Copy out every entry below, swapping "True or false" for "True/false" and leaving everything else unchanged. Omit the pictures.

__Input records__
== Segment start ==

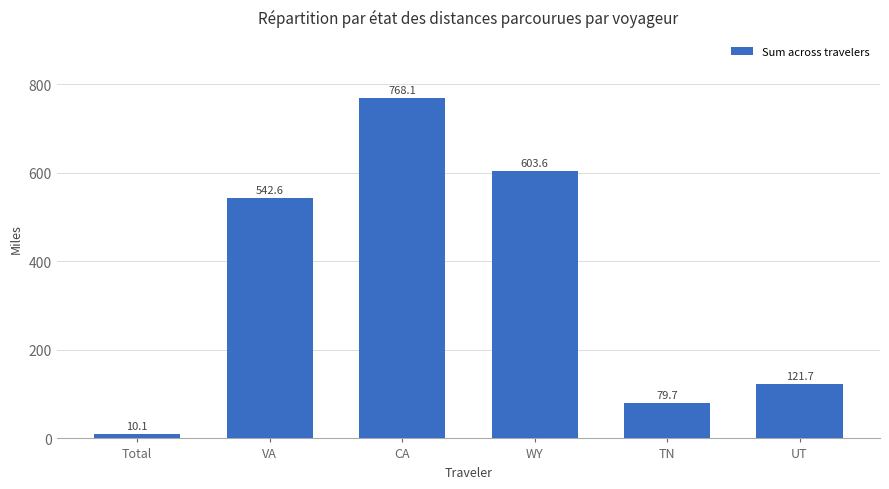

Rank the categories by value from highest to lowest.

CA, WY, VA, UT, TN, Total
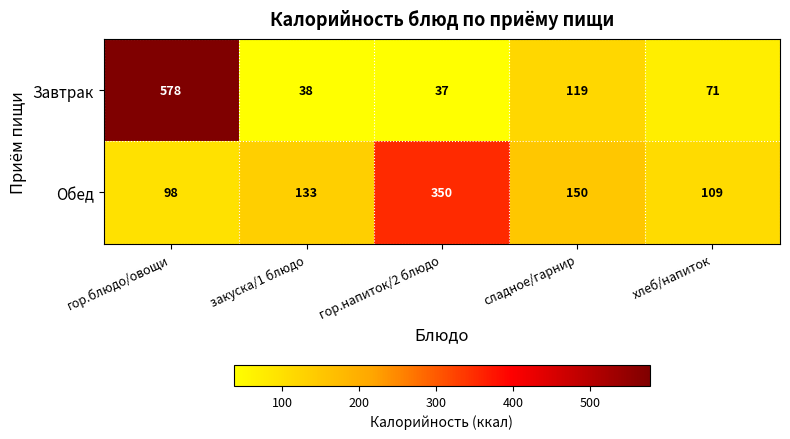

Rank the series at гор.напиток/2 блюдо from lowest to highest value.

Завтрак, Обед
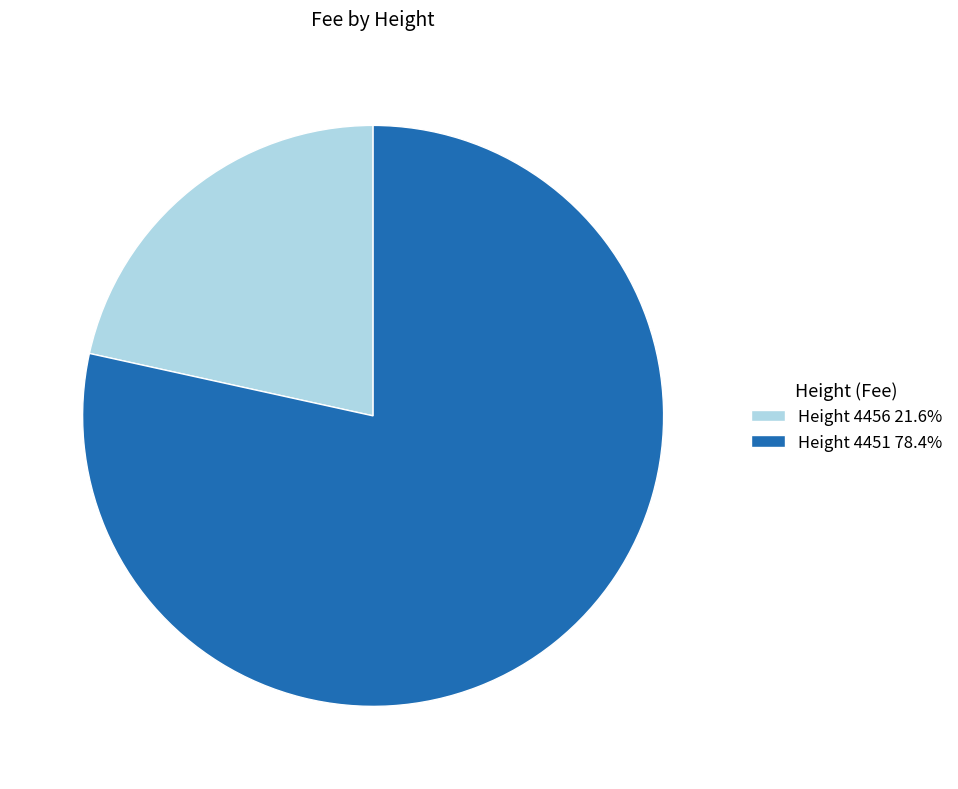

Do Height 4456 21.6% and Height 4451 78.4% together represent more than half of the pie?

Yes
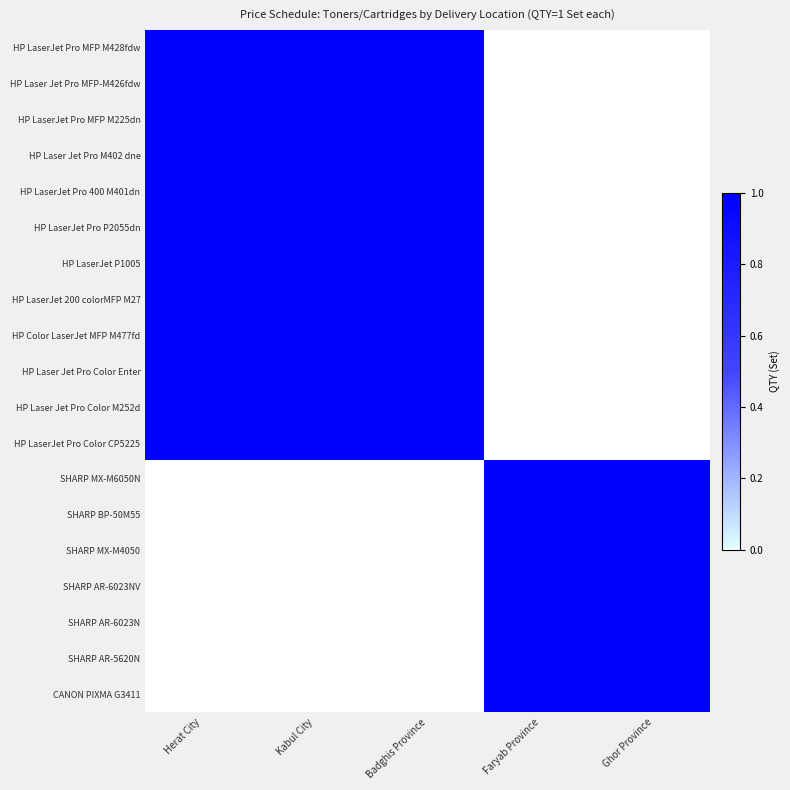

At how many categories does at least one series exceed 0?

5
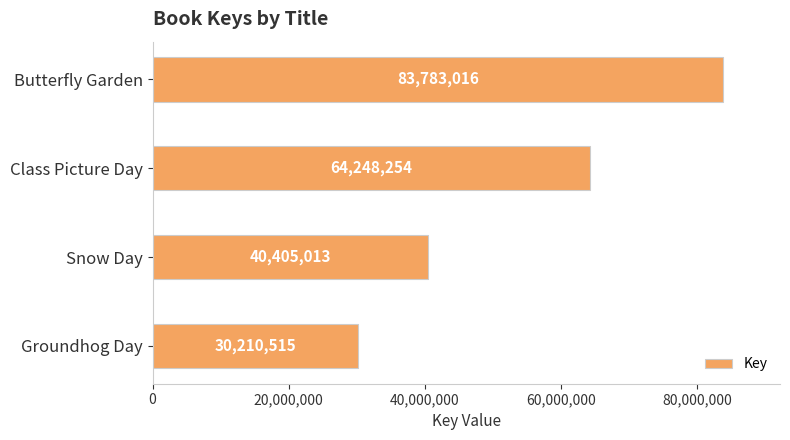

How many values are between 40405013 and 83783016?

3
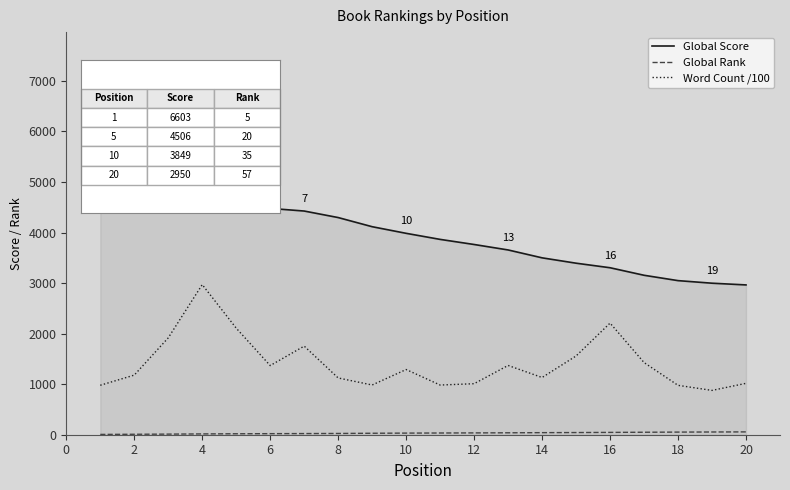

True or false: Global Score and Word Count /100 intersect in this chart.

False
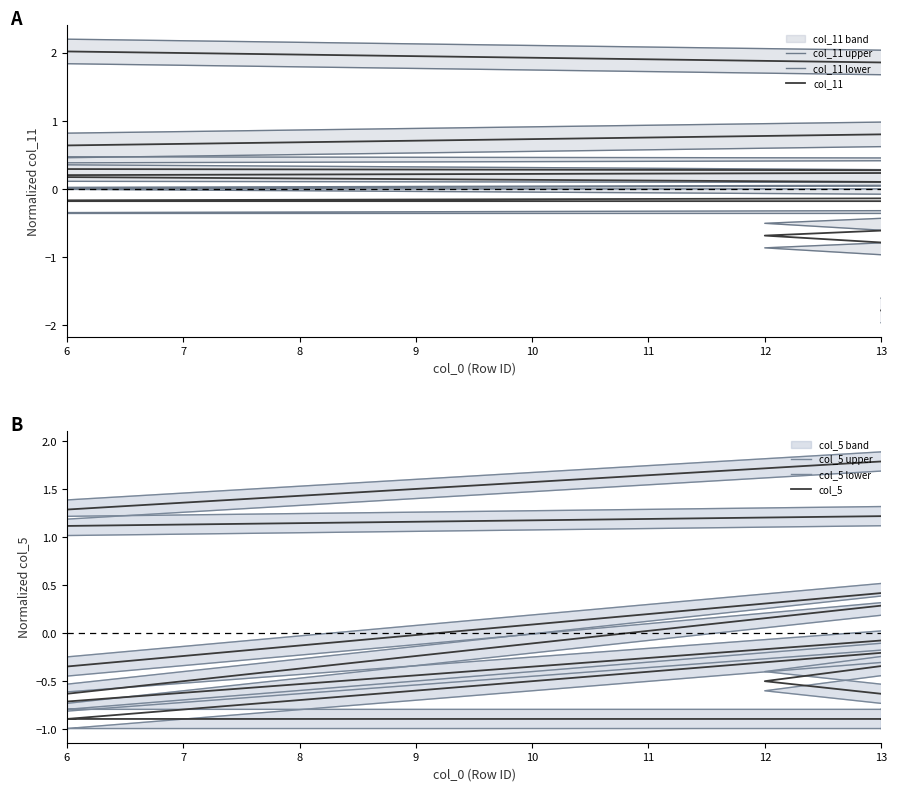

True or false: col_11 lower has a value of 0.3 at 8.

False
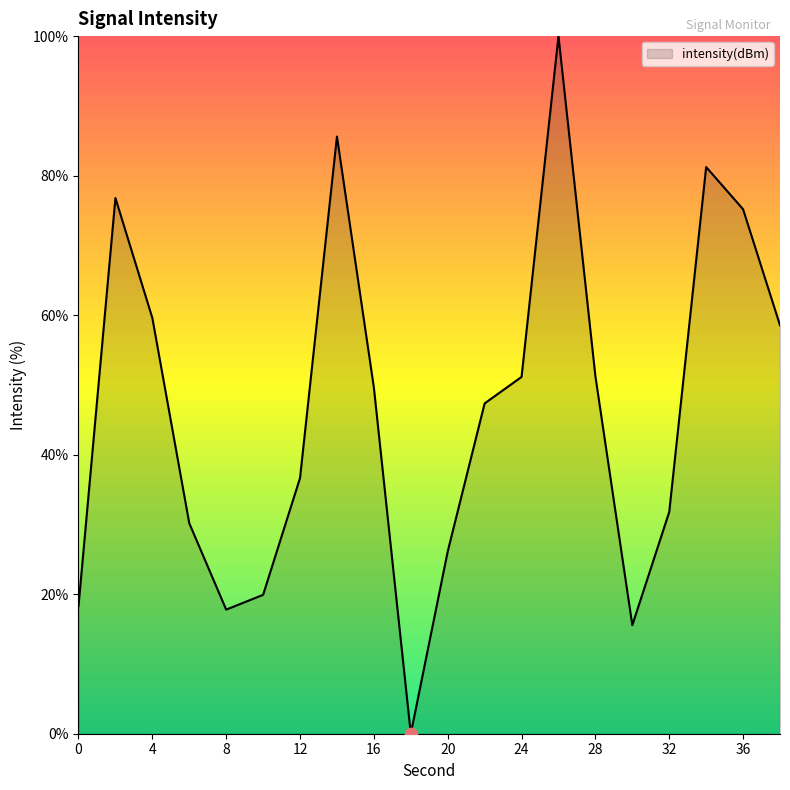

What is the greatest value displayed?

100.0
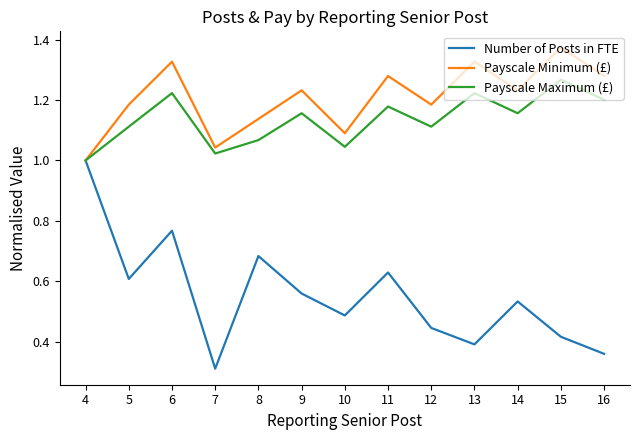

What is the difference between the second highest and second lowest values in the Payscale Maximum (£) series?

0.2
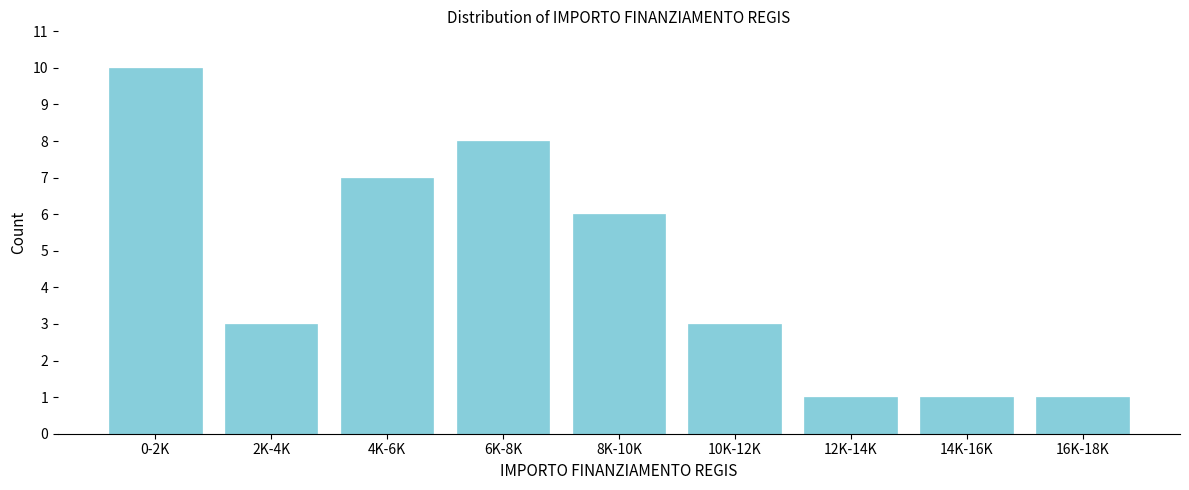

Reading left to right, transcribe all the data shown in this chart.

10	3	7	8	6	3	1	1	1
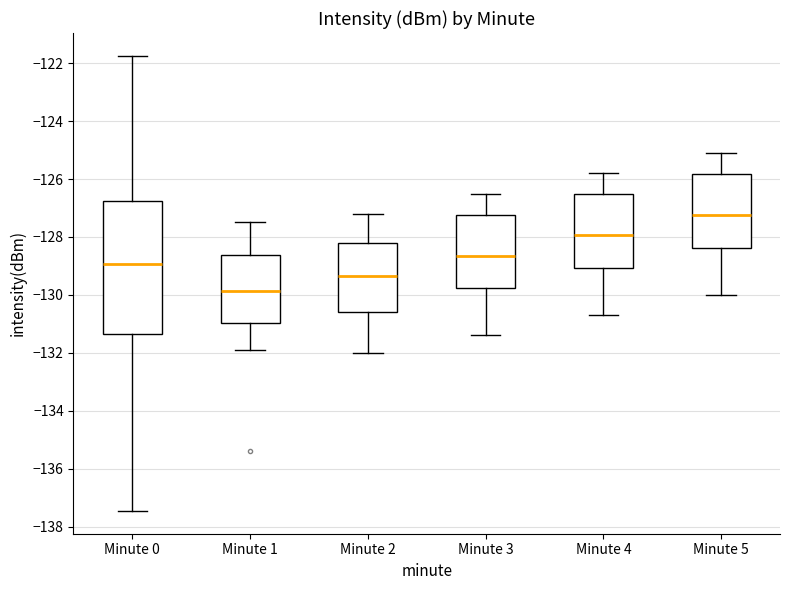

Where is the upper edge of the box for Minute 5 on the y-axis? The values are not printed on the chart, so give them approximately, as read against the axis.

-125.8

== Segment end ==

__Task answer__
Rank the categories by value from highest to lowest.

CA, WY, VA, UT, TN, Total

Rank the series at гор.напиток/2 блюдо from lowest to highest value.

Завтрак, Обед

Do Height 4456 21.6% and Height 4451 78.4% together represent more than half of the pie?

Yes

At how many categories does at least one series exceed 0?

5

How many values are between 40405013 and 83783016?

3

True/false: Global Score and Word Count /100 intersect in this chart.

False

True/false: col_11 lower has a value of 0.3 at 8.

False

What is the greatest value displayed?

100.0

What is the difference between the second highest and second lowest values in the Payscale Maximum (£) series?

0.2

Reading left to right, transcribe all the data shown in this chart.

10	3	7	8	6	3	1	1	1

Where is the upper edge of the box for Minute 5 on the y-axis? The values are not printed on the chart, so give them approximately, as read against the axis.

-125.8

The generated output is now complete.